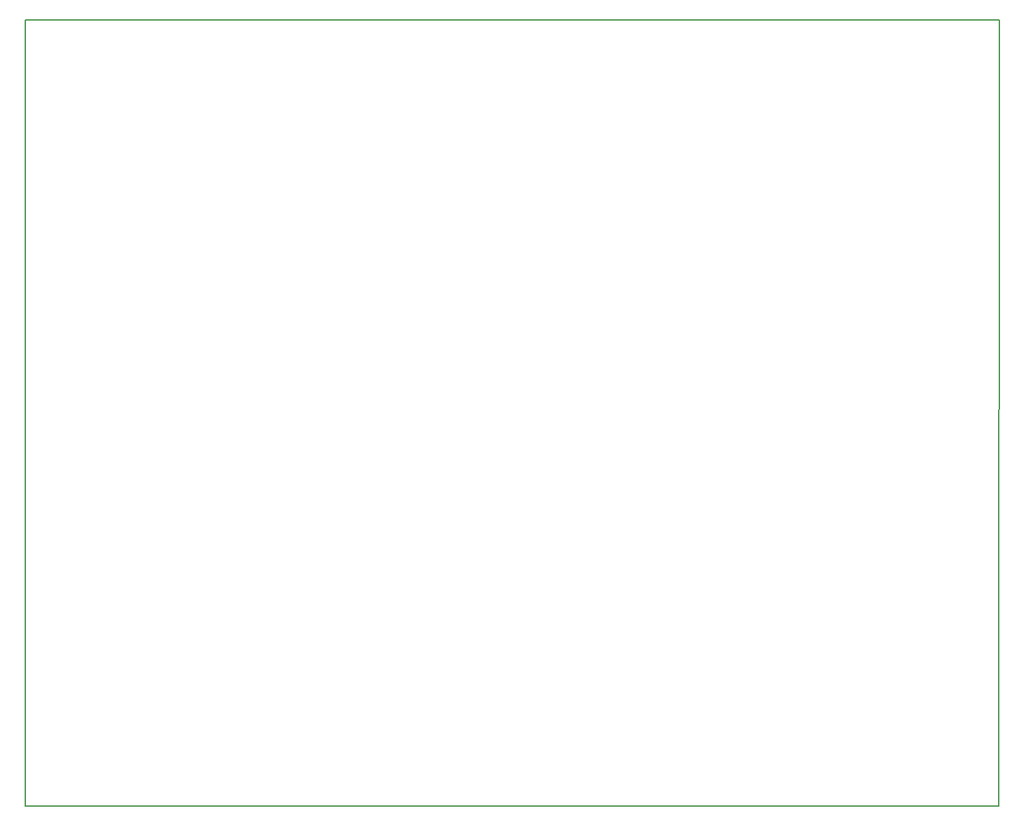
<source format=gbr>
G04 #@! TF.GenerationSoftware,KiCad,Pcbnew,5.1.6-c6e7f7d~86~ubuntu18.04.1*
G04 #@! TF.CreationDate,2020-07-20T00:11:47+01:00*
G04 #@! TF.ProjectId,ServerPSU_Breakout,53657276-6572-4505-9355-5f427265616b,rev?*
G04 #@! TF.SameCoordinates,Original*
G04 #@! TF.FileFunction,Profile,NP*
%FSLAX46Y46*%
G04 Gerber Fmt 4.6, Leading zero omitted, Abs format (unit mm)*
G04 Created by KiCad (PCBNEW 5.1.6-c6e7f7d~86~ubuntu18.04.1) date 2020-07-20 00:11:47*
%MOMM*%
%LPD*%
G01*
G04 APERTURE LIST*
G04 #@! TA.AperFunction,Profile*
%ADD10C,0.150000*%
G04 #@! TD*
G04 APERTURE END LIST*
D10*
X99441000Y-143065500D02*
X99441000Y-43053000D01*
X223329500Y-143065500D02*
X99441000Y-143065500D01*
X223393000Y-43053000D02*
X223329500Y-143065500D01*
X99441000Y-43053000D02*
X223393000Y-43053000D01*
M02*

</source>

**TASK ITEM:** The expected result is every line from the material above that includes "LIST".

**SOLVED EXERCISE:**
G04 APERTURE LIST*
G04 APERTURE END LIST*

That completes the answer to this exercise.